Led by Hediki Kato of Division of Nephrology and Endocrinology, The University of Tokyo Graduate School of Medicine: a team of Japanese clinicians along with The Joint Committee for the Revision of Clinical Guides of Atypical Hemolytic Uremic Syndrome in Japan published a paper in 2016 setting out how aHUS should be diagnosed and treated in Japan.
The paper can be see here.
Japanese aHUS patients have had access to eculizumab following approval by Japanese health authorities in January 2015.
Japan was the first to identify a C5 mutation polymorphism in some patients which made PNH patients resistant to eculizumab rsulting in no blockage of the Complement cascade.
Of 345 Japanese patients with PNH who received eculizumab, 11 patients had a poor response. All 11 had a single missense C5 heterozygous mutation, c.2654G → A *, which predicts the polymorphism p.Arg885His.

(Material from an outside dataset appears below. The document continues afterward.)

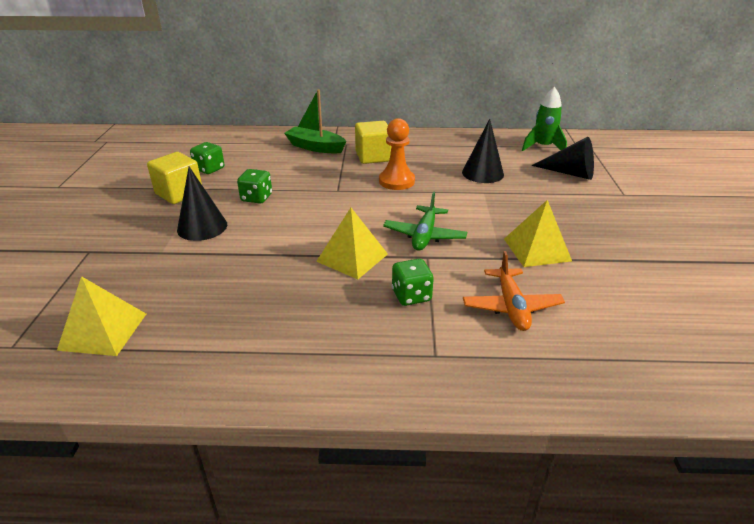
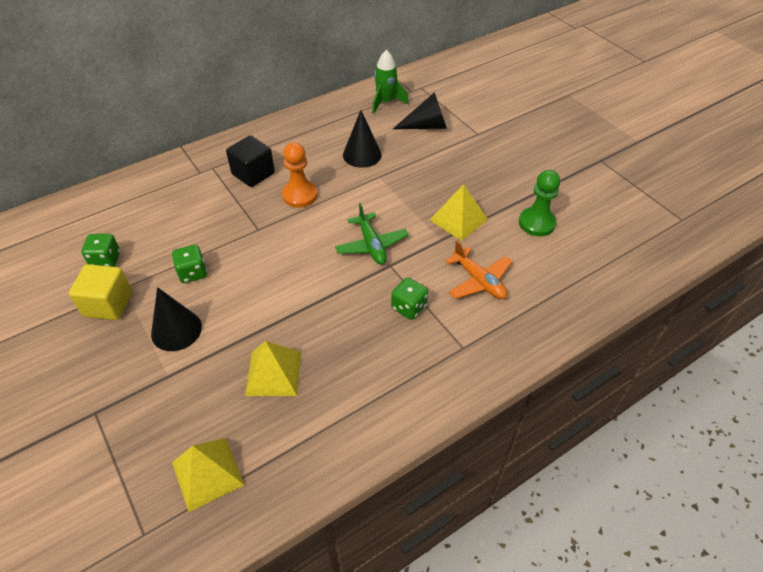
camera: 35 degrees left, 15 degrees up
green boat [284,90,347,153] -> none
yellow pyramid [316,208,388,279] -> yellow pyramid moved to [245,341,301,396]
yellow cube [355,121,391,164] -> black cube [226,135,275,187]
none -> green pawn [519,170,560,236]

The prevalence of this mutation among the patients with PNH (3.2%) was similar to that among healthy Japanese persons (3.5%). This polymorphism was also identified in a Han Chinese population.
A patient in Argentina of Asian ancestry who had a poor response had a very similar mutation, c.2653C → T, which predicts p.Arg885Cys.
see abstract here
Some Japanese patients therefore need access to an alternative complement inhibitor.